The core settlement has a history spanning four millennia; in the Roman period it had become a cosmopolitan centre of the eastern Mediterranean whilst, according to Christian tradition, it was also the place of Saint Andrew's martyrdom. St Andrew's Cathedral (Agios Andreas, Άγιος Ανδρέας in Greek) is a Greek Orthodox basilica in the east side of the city. Along with the nearby old church of St. Andrew, it constitutes a place of pilgrimage for Christians from all over the world. Construction of the Greek Byzantine-style church began in 1908 under the supervision of the architect Anastasios Metaxas, followed by Georgios Nomikos. It was inaugurated 66 years later, in 1974. It covers approximately 1,800 square meters. It is the largest church in Greece and the third-largest Byzantine-style church in the Balkans, after the Cathedral of Saint Sava in Belgrade and Alexander Nevsky Cathedral in Sofia. Over the central dome there is a 5-meter-long, gold-plated cross and over the other domes there are 12 smaller crosses. These crosses symbolise Jesus and His apostles. The interior of the church is decorated with Byzantine-style wall paintings and mosaics (see photos here).
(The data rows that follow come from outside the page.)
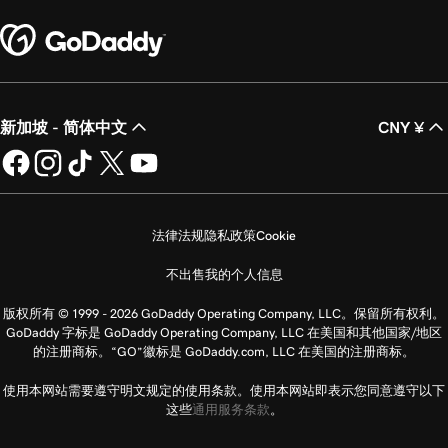
新加坡 - 简体中文
CNY ¥
法律法规
隐私政策
Cookie
不出售我的个人信息
版权所有 © 1999 - 2026 GoDaddy Operating Company, LLC。保留所有权利。
GoDaddy 字标是 GoDaddy Operating Company, LLC 在美国和其他国家/地区
的注册商标。“GO”徽标是 GoDaddy.com, LLC 在美国的注册商标。
使用本网站需要遵守明文规定的使用条款。使用本网站即表示您同意遵守以下
这些
通用服务条款
。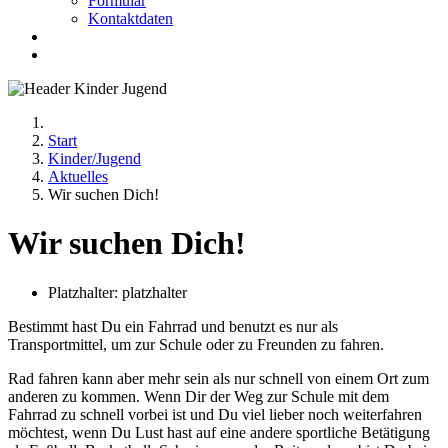
Formular
Kontaktdaten
Start
Kinder/Jugend
Aktuelles
Wir suchen Dich!
Wir suchen Dich!
Platzhalter:
platzhalter
Bestimmt hast Du ein Fahrrad und benutzt es nur als
Transportmittel, um zur Schule oder zu Freunden zu fahren.
Rad fahren kann aber mehr sein als nur schnell von einem Ort zum
anderen zu kommen. Wenn Dir der Weg zur Schule mit dem
Fahrrad zu schnell vorbei ist und Du viel lieber noch weiterfahren
möchtest, wenn Du Lust hast auf eine andere sportliche Betätigung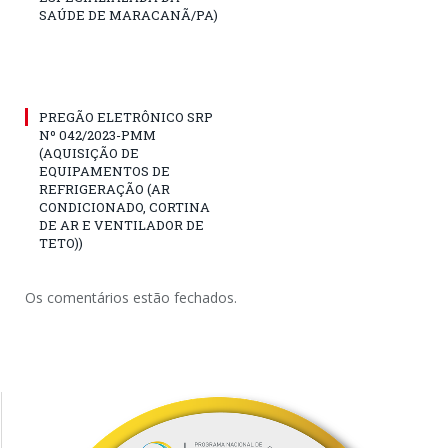
SAÚDE DE MARACANÃ/PA)
PREGÃO ELETRÔNICO SRP
Nº 042/2023-PMM
(AQUISIÇÃO DE
EQUIPAMENTOS DE
REFRIGERAÇÃO (AR
CONDICIONADO, CORTINA
DE AR E VENTILADOR DE
TETO))
Os comentários estão fechados.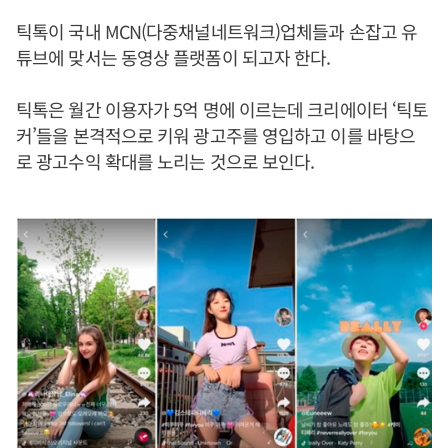
틱톡이 국내 MCN(다중채널네트워크)업체들과 손잡고 유
튜브에 맞서는 동영상 플랫폼이 되고자 한다.
틱톡은 월간 이용자가 5억 명에 이르는데 크리에이터 ‘틱토
커’들을 본격적으로 키워 광고주를 영입하고 이를 바탕으
로 광고수익 확대를 노리는 것으로 보인다.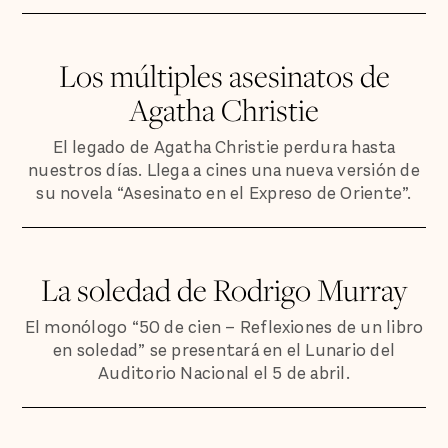
Los múltiples asesinatos de
Agatha Christie
El legado de Agatha Christie perdura hasta
nuestros días. Llega a cines una nueva versión de
su novela “Asesinato en el Expreso de Oriente”.
La soledad de Rodrigo Murray
El monólogo “50 de cien – Reflexiones de un libro
en soledad” se presentará en el Lunario del
Auditorio Nacional el 5 de abril.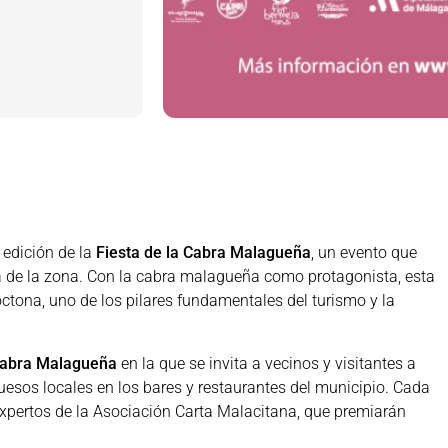
 edición de la
Fiesta de la Cabra Malagueña
, un evento que
ra de la zona. Con la cabra malagueña como protagonista, esta
ctona, uno de los pilares fundamentales del turismo y la
Cabra Malagueña
en la que se invita a vecinos y visitantes a
uesos locales en los bares y restaurantes del municipio. Cada
xpertos de la Asociación Carta Malacitana, que premiarán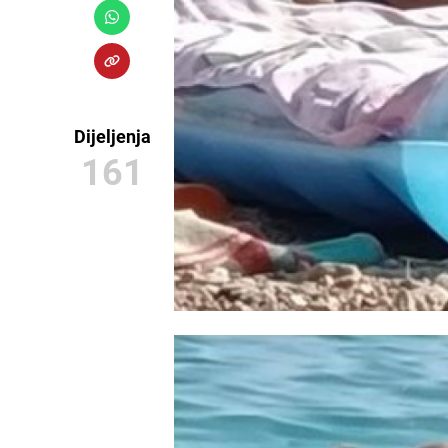
Dijeljenja
161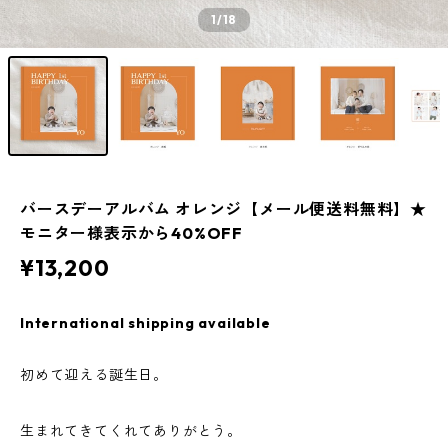
1
/18
バースデーアルバム オレンジ【メール便送料無料】★
モニター様表示から40%OFF
¥13,200
International shipping available
初めて迎える誕生日。
生まれてきてくれてありがとう。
Dubbed as Greece's Gate to the West, Patras is a commercial hub, while its busy port is a nodal point for trade and communication with Italy and the rest of Western Europe. The city has two public universities and one Technological Institute, hosting a large student population and rendering Patras a major scientific centre with a field of excellence in technological education.
The Rio-Antirio bridge connects Patras' easternmost suburb of Rio to the town of Antirrio, connecting the Peloponnese peninsula with mainland Greece. Every year, in February, the city hosts one of Europe's largest and most colourful carnivals: notable features of the Patras Carnival include its mammoth satirical floats and extravagant balls and parades, enjoyed by hundreds of thousands of visitors in a pleasant Mediterranean climate. Patras is also famous for supporting an indigenous cultural scene active mainly in the performing arts and modern urban literature. It was European Capital of Culture in 2006.